The conversation was led by Benjamin F. Jones, the Gordon & Llura Gund Professor of Entrepreneurship at the Kellogg School of Management and featured 7 additional speakers. The first three were young entrepreneurs who were making advances in various fields followed by four of this year’s Bluhm/Hefland Social Innovation Fellowship (BHSI) winners. The BHSI fellowship recognizes several young and socially conscious leaders who have developed ventures addressing civic needs. The goal of the fellowship is to provide them with exposure to large businesses and community leaders in hope to find funding to support and grow their causes.
This year one of the winners is Zubaida Bai from Chennai, India, who is the founder and CEO of AYZH, a for-profit social venture which provides clean birth kits to impoverished women worldwide and aims to reduce the nearly 300,000 preventable deaths during childbirth that occur each year.
Zubaida is a mechanical engineer-turned- social entrepreneur who saw the need to improve the lives of underprivileged women. Growing up in India, she witnessed firsthand many women’s struggles with minimal financial means and poor health. According to the Partnership for Maternal, Newborn, and Child Health, India has the highest number of maternal and child deaths per year – many of which are due to preventable unsanitary conditions. Says Zubaida on the TED blog, “At a young age, I often dreamed of solutions to end this silent suffering of women.”
After her own misfortune of contracting an infection due to giving birth in unsanitary conditions, Zubaida refocused on her childhood dream of making births safer. In 2012, she launched AYZH, which specializes in clean birthing kits that contain all the components recommended by the World Health Organization for a safe and hygienic birth, using environmentally and culturally appealing materials.

AYZH’s $2 Clean Birth Kit, which includes clamp and scalpel blade, a sterile surface and sterilizing hand wipes, via TED blog
Zubaida spoke about why the culturally appealing products and basic technology are so important. Often, communities and individuals have a hard time integrating more complex medical technology or things that seem foreign to them into their everyday practices. By paying attention to cultural differences and looking into what the community wants, AYZH makes sure its products will be beneficial and actually used. Additionally, all products are assembled and packaged by local women, creating economic opportunities in the communities AYZH serves and further assuring the packages will be acceptable to the women.
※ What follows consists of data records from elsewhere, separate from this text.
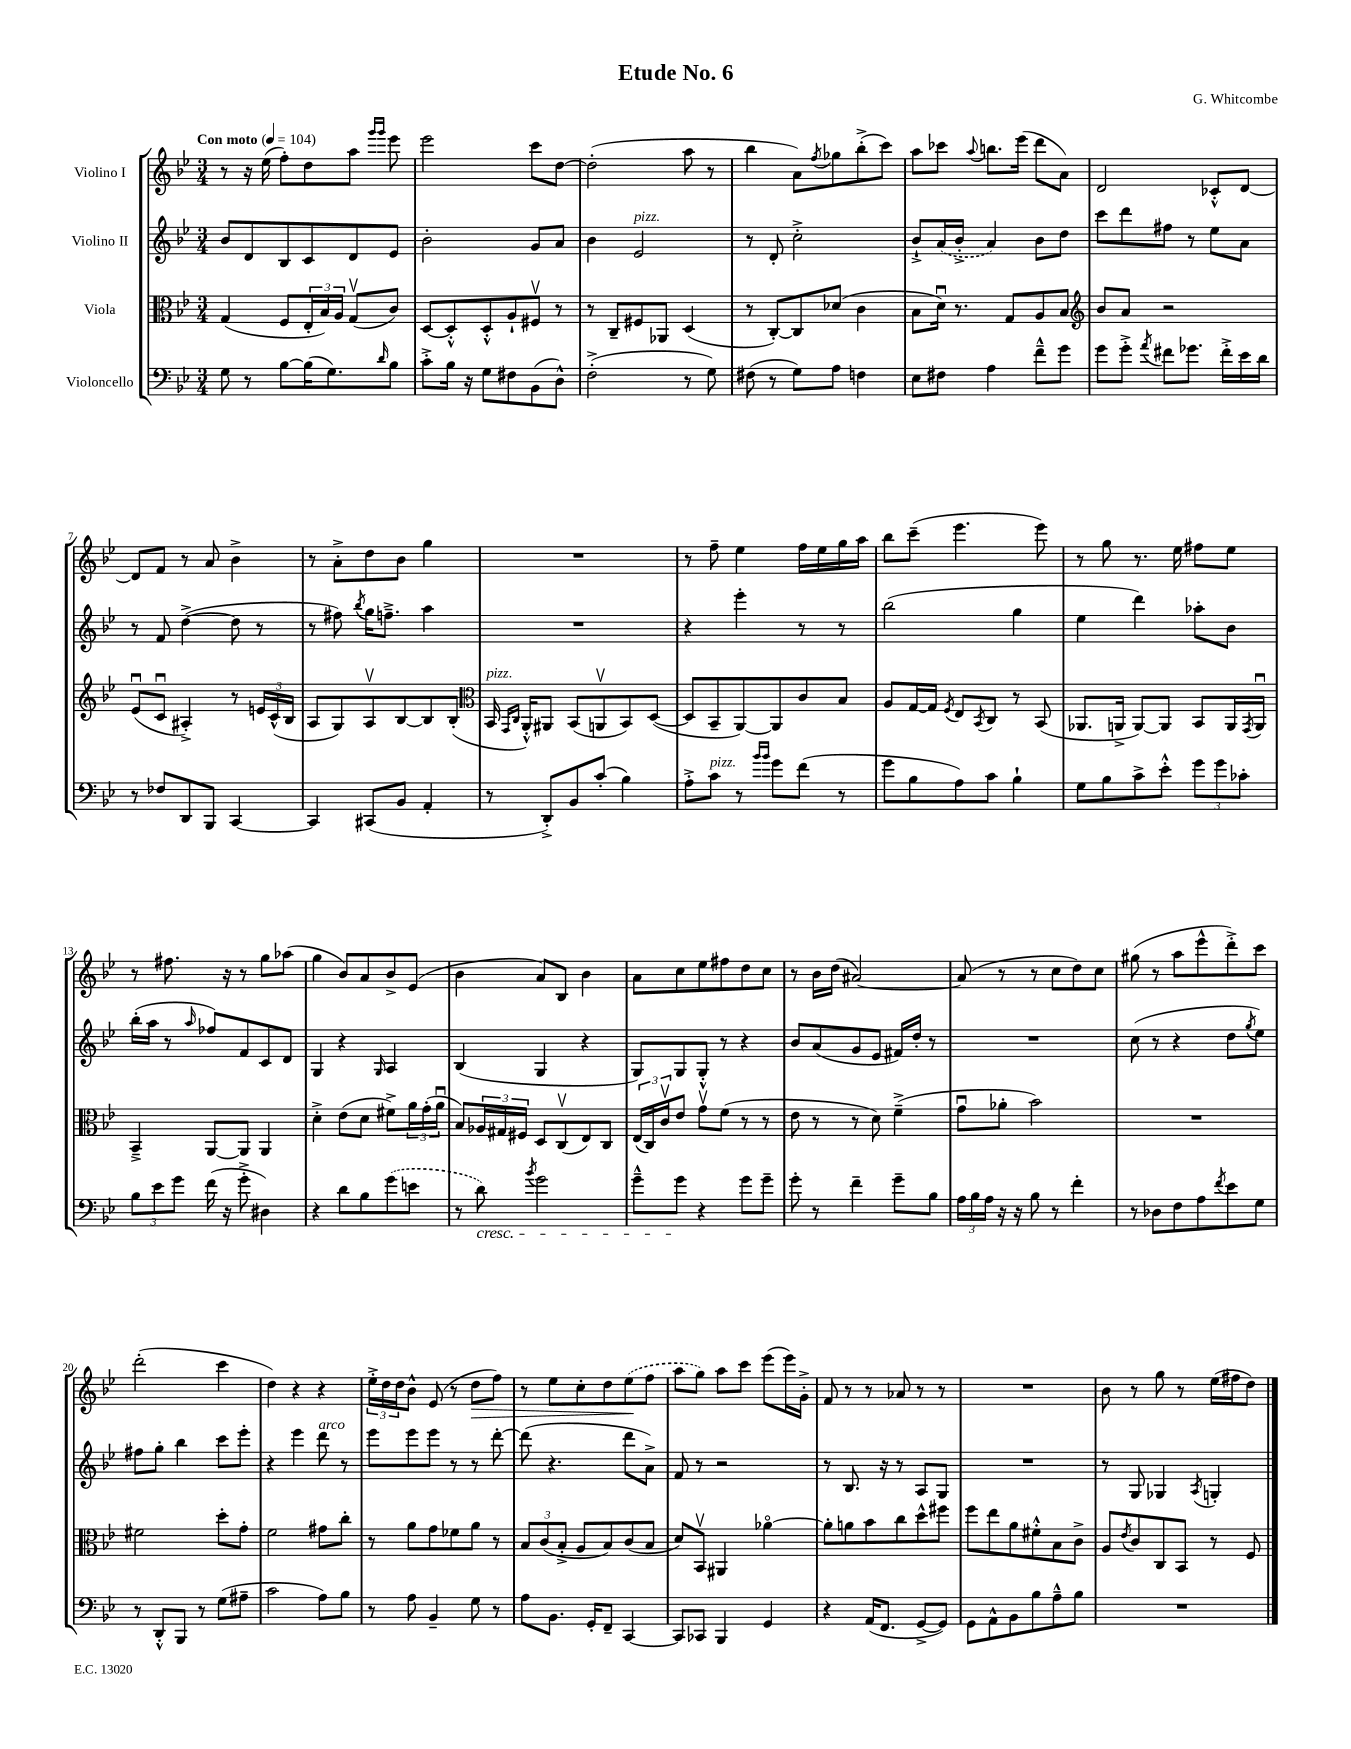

**kern	**kern	**kern	**kern
*staff4	*staff3	*staff2	*staff1
*clefF4	*clefC3	*clefG2	*clefG2
*k[b-e-]	*k[b-e-]	*k[b-e-]	*k[b-e-]
*M3/4	*M3/4	*M3/4	*M3/4
*MM104	*MM104	*MM104	*MM104
8G	(4G	8b-	8r
8r	.	8d	16r
.	.	.	(16ee-
[8B-	8F	8B-	8ff')
(16B-]	24E-'	8c	8dd
.	24B-)	.	.
8.G)	.	.	.
.	24A	.	.
.	(8Gv	8d	8aa
.	.	.	16qqggg
16qqd	.	.	16qqggg
8B-	8c)	8e-	8eee-
=	=	=	=
8c'^	[8D	2b-'	2eee-
16B-	8D'^^]	.	.
16r	.	.	.
8G	8D'^^	.	.
8F#	8A`	.	.
(8BB-	8F#v	8g	8ccc
8D^^)	8r	8a	[8dd
=	=	=	=
(2F'^	8r	4b-	(2dd']
.	8C~	.	.
.	8F#	2e-	.
.	8AA-	.	.
8r	(4D	.	8aa
8G)	.	.	8r
=	=	=	=
(8F#	8r	8r	4bb-
8r	[8C')	8d'	.
8G)	8C]	2cc'^	8a)
.	.	.	8qff
8A	(8d-	.	8gg-
4F	4c	.	(8bb-'^
.	.	.	8ccc)
=	=	=	=
8E-	8B-	8b-`^	8aa
8F#	16du)	(16a	8ccc-
.	8.r	16b-'^	.
.	.	.	8qqaa
4A	.	4a)	8.bb
.	8G	.	.
.	.	.	(16eee-
8f~^^	8A	8b-	8ddd
8g	8B-	8dd	8a)
=	=	=	=
*	*clefG2	*	*
8g	8b-	8ccc	2d
8g'^	8a	8ddd	.
8qa	.	.	.
8f#	2r	8ff#	.
8.g-	.	8r	.
.	.	8ee-	8c-'^^
16f#'^	.	.	.
16e-	.	8a	[8d
16d	.	.	.
=	=	=	=
8r	(8e-u	8r	8d]
8F-	8cu	8f	8f
8DD	4A#'^)	([4dd^	8r
8BBB-	.	.	8a
[4CC	8r	8dd]	4b-^
.	24e	8r	.
.	(24c^^	.	.
.	24B-	.	.
=	=	=	=
4CC]	8A	8r	8r
.	8G)	8ff#)	8a'^
.	.	8qbb-	.
(8CC#	8Av	16gg	8dd
.	.	8.ff~^	.
8BB-	[8B-	.	8b-
4AA'	8B-]	4aa	4gg
.	(8B-'	.	.
=	=	=	=
*	*clefC3	*	*
8r	16BB-	2.r	2.r
.	16qqGG	.	.
.	16qqC	.	.
.	16AA'^^)	.	.
8DD'^)	8AA#	.	.
8BB-	(8BB-	.	.
(8c'	8AAv	.	.
4B-)	8BB-)	.	.
.	([8D	.	.
=	=	=	=
8A'^	8D]	4r	8r
8c	8BB-~	.	8ff~
8r	[8AA)	4eee-'	4ee-
16qqb-	.	.	.
16qqb-	.	.	.
8g	8AA]	.	.
(8f	8c	8r	16ff
.	.	.	16ee-
8r	8B-	8r	16gg
.	.	.	16aa
=	=	=	=
8g	8A	(2bb-	8bb-
8B-	[16G	.	(8ccc~
.	16G]	.	.
.	8qF	.	.
8A)	8E-	.	4.eee-
.	8qBB-	.	.
8c	8C	.	.
4B-`	8r	4gg	.
.	(8BB-	.	8eee-)
=	=	=	=
8G	8.AA-	4ee-	8r
8B-	.	.	8gg
.	16AA^	.	.
8c^	[8AA)	4ddd)	8.r
8e-'^^	8AA]	.	.
.	.	.	16ee-
12g	8BB-	8aa-'	8ff#
12g	.	.	.
.	16AA	8b-	8ee-
12c-'	.	.	.
.	8qGG	.	.
.	16AAu	.	.
=	=	=	=
12B-	4BB-~^	(16bb-'	8r
.	.	16aa	.
12e-	.	.	.
.	.	8r	8.ff#
12g	.	.	.
.	.	16qqaa	.
(16f	[8AA	8ff-)	.
16r	.	.	16r
8g'^	8AA]	8f	8r
4D#)	4AA	8c	8gg
.	.	8d	(8aa-
=	=	=	=
4r	4d'^	4G	4gg
8d	(8e-	4r	8b-)
8B-	8d	.	8a
.	.	16qqG	.
(8g	8f#^)	4A	8b-^
8e	24a	.	(8e-
.	(24g'	.	.
.	24au	.	.
=	=	=	=
8r	8B-)	(4B-	4b-
8d)	24A-	.	.
.	24G#	.	.
.	24F#	.	.
8qb-	.	.	.
2g	8D	4G	8a)
.	(8Cv	.	8B-
.	8E-)	4r	4b-
.	8C	.	.
=	=	=	=
8g~^^	(24E-	8G)	8a
.	24C)	.	.
.	24cv	.	.
8g	8e-	8G	8cc
4r	8gv	8G'^^	8ee-
.	(8f	8r	8ff#
8g	8r	4r	8dd
8g~	8r	.	8cc
=	=	=	=
8g'	8e-	8b-	8r
8r	8r	(8a	16b-
.	.	.	(16dd
4f~	8r	8g	[2a#)
.	8d)	8e-	.
8g~	(4f~^	16f#)	.
.	.	16dd'	.
8B-	.	8r	.
=	=	=	=
24A	8gu	2.r	(8a#]
24B-	.	.	.
24A	.	.	.
16r	8a-'	.	8r
16r	.	.	.
8B-	2b-)	.	8r
8r	.	.	8cc
4f'	.	.	8dd)
.	.	.	8cc
=	=	=	=
8r	2.r	(8cc	(8gg#
8D-	.	8r	8r
8F	.	4r	8aa
8A	.	.	8eee-^^
8qf	.	.	.
8e-	.	8dd	8ddd'^)
.	.	8qgg	.
8G	.	8ee-)	8ccc
=	=	=	=
8r	2f#	8ff#	(2ddd'
8DD'^^	.	8gg'	.
8BBB-	.	4bb-	.
8r	.	.	.
(8G	8dd'	8ccc	4ccc
8A#~	8g'	8eee-'	.
=	=	=	=
2c	2f	4r	4dd)
.	.	4eee-	4r
8A)	8g#	8ddd	4r
8B-	8cc'	8r	.
=	=	=	=
8r	8r	8eee-	24ee-'^
.	.	.	24dd
.	.	.	24dd
8A	8a	8eee-	8b-^^
4BB-~	8g	8eee-	(8e-
.	8f-	8r	8r
8G	8a	8r	8dd
8r	8r	[8ddd'	8ff)
=	=	=	=
8A	12B-	(8ddd]	8r
.	(12c	.	.
8.BB-	.	4.r	8ee-
.	12B-'^	.	.
.	8A	.	8cc'
16GG'	.	.	.
8FF~	8B-)	.	8dd
[4CC	(8c	8ddd	(8ee-
.	8B-	8a^)	8ff
=	=	=	=
8CC]	8d)	8f	8aa
8CC-	8BB-v	8r	8gg)
4BBB-	4AA#	2r	8aa
.	.	.	8ccc
4GG	[4a-o	.	(8eee-
.	.	.	16eee-)
.	.	.	16g'^
=	=	=	=
4r	8a-']	8r	8f
.	8a	8.B-	8r
(16AA	8b-	.	8r
8.FF	.	16r	.
.	8cc	8r	8a-
[8GG^	8dd^^	8A	8r
8GG])	8ff#	8G	8r
=	=	=	=
8GG	8ff	2.r	2.r
8AA^^	8ee-	.	.
8BB-	8a	.	.
8B-	8f#'^^	.	.
8A~^^	8B-	.	.
8B-	8c^	.	.
=	=	=	=
2.r	8A	8r	8b-
.	8qe-	.	.
.	8c	8G	8r
.	8C	4G-	8gg
.	8BB-	.	8r
.	.	8qA	.
.	8r	4G'	(16ee-
.	.	.	16ff#
.	8F	.	8dd)
==	==	==	==
*-	*-	*-	*-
By selling the kits to for-profit health institutions, like hospitals, clinics, and non-profit aid organizations, the kits are available at the point of use and more readily accessible.
“We exist as a commitment to save lives and change lives, one product at a time, making one happy woman at a time.” Hearing Zubaida talk about AYZH, one could hear her determination and see her passion. Her product and company have the potential to create a lot of positive change and I look forward to following her successes.